Harley-Davidson still exists in the cultural bloodstream, but let’s be honest about where the brand sits today. It’s still respected, still iconic, still instantly recognizable. But among younger riders globally, relevance has softened. The gravitational pull has shifted toward smaller, lighter, more affordable bikes that are attainable rather than aspirational.
Sure, Harley die-hards are an extremely passionate bunch. And that passion can sometimes paint a far too optimistic picture of the Motor Company. Nonetheless, the fact remains that a lot of today's riders value access over excess, and Harley has never been about being sensible.
And that shift shows up in the numbers. Harley-Davidson has spent the last few years navigating uneven sales, margin pressure, and a shrinking core customer base. Its premium-heavy lineup still commands loyalty, but volume is harder to come by. The brand isn't necessarily dying, but it has been treading water, searching for a new current strong enough to carry it forward.

That’s why the India news matters so much. Zero import tariffs on Harley motorcycles between 800cc and 1,600cc didn’t happen by accident. It’s the product of a broader US–India trade reset, with Harley becoming a highly visible bargaining chip. Symbolically, it’s huge. Practically, it opens the door to rebuilding credibility in one of the few motorcycle markets that still offers scale.

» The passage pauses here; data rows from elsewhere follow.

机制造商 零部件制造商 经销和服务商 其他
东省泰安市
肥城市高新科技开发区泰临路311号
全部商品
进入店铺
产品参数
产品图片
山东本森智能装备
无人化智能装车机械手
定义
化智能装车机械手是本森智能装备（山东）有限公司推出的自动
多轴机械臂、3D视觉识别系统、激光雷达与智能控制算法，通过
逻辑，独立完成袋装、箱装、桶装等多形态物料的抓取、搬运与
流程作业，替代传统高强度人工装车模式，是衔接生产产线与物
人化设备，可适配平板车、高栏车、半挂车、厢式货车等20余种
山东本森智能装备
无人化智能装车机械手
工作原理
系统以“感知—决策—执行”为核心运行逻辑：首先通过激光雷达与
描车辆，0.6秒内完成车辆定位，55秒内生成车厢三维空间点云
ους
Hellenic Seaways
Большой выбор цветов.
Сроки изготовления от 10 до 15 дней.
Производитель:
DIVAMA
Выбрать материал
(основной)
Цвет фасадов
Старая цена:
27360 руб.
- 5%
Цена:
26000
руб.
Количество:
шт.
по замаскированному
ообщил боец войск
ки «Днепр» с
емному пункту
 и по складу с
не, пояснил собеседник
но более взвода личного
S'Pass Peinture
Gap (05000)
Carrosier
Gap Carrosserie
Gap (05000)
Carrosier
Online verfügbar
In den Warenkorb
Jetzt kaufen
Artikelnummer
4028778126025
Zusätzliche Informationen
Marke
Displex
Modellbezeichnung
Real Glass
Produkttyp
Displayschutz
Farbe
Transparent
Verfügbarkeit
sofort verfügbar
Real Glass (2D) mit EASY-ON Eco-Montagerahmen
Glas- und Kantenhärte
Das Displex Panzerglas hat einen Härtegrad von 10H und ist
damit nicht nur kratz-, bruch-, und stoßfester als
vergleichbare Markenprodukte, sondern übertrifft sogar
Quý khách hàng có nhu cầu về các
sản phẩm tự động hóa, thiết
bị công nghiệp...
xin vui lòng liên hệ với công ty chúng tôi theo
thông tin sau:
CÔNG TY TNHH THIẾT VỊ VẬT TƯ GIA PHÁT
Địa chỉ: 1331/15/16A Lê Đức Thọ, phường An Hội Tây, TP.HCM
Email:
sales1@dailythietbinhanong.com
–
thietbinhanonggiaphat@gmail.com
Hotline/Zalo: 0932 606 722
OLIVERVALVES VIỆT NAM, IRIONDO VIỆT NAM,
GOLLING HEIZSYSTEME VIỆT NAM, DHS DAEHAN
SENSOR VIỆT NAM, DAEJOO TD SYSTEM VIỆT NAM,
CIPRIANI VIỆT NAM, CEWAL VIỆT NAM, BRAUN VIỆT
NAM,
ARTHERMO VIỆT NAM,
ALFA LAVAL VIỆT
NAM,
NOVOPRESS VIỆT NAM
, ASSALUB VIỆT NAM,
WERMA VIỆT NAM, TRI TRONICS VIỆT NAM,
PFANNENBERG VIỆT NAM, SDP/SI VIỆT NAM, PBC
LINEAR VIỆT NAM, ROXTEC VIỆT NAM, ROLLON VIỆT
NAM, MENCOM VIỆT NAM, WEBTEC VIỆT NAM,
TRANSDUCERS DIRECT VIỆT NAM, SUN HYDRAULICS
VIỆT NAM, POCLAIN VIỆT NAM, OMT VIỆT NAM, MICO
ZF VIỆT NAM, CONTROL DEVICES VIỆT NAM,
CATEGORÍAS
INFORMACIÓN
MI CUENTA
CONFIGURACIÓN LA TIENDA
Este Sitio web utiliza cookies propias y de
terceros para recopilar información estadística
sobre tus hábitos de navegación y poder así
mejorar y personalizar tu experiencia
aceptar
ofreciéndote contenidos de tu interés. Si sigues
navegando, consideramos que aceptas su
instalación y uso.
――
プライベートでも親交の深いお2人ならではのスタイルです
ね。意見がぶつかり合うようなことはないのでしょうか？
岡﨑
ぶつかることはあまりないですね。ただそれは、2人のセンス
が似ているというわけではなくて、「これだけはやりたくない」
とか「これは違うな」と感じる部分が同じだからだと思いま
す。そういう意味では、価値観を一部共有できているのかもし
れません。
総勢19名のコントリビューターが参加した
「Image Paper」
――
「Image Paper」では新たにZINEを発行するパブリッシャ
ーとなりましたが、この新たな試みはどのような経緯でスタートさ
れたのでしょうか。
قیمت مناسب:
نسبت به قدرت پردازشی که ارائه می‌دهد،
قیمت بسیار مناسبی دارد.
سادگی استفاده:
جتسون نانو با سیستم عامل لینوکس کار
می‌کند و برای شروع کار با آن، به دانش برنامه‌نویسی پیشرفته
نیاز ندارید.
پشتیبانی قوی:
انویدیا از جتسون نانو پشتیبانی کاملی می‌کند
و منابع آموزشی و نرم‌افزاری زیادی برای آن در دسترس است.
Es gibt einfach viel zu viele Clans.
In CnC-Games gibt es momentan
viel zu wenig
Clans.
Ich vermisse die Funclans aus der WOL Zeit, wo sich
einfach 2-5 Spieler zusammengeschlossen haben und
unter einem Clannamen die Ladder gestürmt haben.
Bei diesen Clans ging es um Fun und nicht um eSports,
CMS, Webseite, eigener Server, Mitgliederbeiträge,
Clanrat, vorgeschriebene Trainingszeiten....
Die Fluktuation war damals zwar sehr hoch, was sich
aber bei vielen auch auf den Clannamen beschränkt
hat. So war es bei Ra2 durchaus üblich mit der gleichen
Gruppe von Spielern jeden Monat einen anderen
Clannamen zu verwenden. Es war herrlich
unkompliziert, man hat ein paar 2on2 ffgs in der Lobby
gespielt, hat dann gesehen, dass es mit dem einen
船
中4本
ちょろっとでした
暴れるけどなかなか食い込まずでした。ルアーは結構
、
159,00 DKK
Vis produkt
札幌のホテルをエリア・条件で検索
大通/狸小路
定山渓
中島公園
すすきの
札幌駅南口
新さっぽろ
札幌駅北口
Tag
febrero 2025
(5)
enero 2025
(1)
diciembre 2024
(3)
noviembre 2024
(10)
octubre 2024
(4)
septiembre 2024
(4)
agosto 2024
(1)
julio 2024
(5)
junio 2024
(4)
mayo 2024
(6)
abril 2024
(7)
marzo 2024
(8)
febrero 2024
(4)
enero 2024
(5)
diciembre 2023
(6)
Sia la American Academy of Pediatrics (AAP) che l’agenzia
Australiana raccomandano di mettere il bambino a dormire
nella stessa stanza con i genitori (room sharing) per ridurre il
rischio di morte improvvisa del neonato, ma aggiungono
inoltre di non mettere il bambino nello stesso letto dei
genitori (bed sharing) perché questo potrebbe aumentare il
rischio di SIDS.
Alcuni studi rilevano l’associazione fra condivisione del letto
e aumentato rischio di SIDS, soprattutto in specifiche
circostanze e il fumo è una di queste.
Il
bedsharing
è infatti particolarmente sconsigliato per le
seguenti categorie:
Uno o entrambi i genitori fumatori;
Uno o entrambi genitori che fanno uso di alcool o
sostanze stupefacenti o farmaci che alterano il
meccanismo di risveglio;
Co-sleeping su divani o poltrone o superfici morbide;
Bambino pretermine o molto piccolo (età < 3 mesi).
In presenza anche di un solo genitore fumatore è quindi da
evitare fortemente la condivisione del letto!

On its own, tariff-free big bikes won’t save Harley. India has shown before that expensive CBUs don’t magically unlock volume. But this is where Hero MotoCorp changes the equation. The partnership gives Harley something it’s long lacked outside the US: a realistic volume engine. Hero brings local manufacturing, pricing discipline, and an instinctive understanding of emerging-market buyers.
The smart play is a two-layer strategy. Hero-built small and mid-capacity bikes build brand presence and daily relevance. Tariff-free big Harleys reclaim the halo. That’s not theory. It’s how brands stay culturally alive while still selling dream machines. If Harley executes this well, India stops being a failed experiment and starts looking like a long game that finally makes sense.
We’ve talked before about BRP, and how its outgoing CEO sees future growth as coming from outside the US. That mindset shift matters. Global growth today is about meeting riders where they are, not where brands wish they still were. The question now is whether Harley is ready to fully embrace that same outlook.

From my own background half way across the globe here in the Philippines, the contrast is clear. Harley is admired here, especially among enthusiasts. But big bikes make up well under one percent of the total motorcycle market. That’s reality, not opinion. If Harley brought something like the X440 here, it wouldn’t dilute the brand. It would grow it, just like the Speed 400 and Scrambler 400 X have become the biggest revenue drivers for Triumph locally.
So is this enough to bring Harley back? On its own, no. As part of a broader mindset shift toward volume, accessibility, and global-first thinking, it absolutely could be. Tariffs coming down is the opportunity. What Harley chooses to do with it will decide whether this is a footnote or a turning point.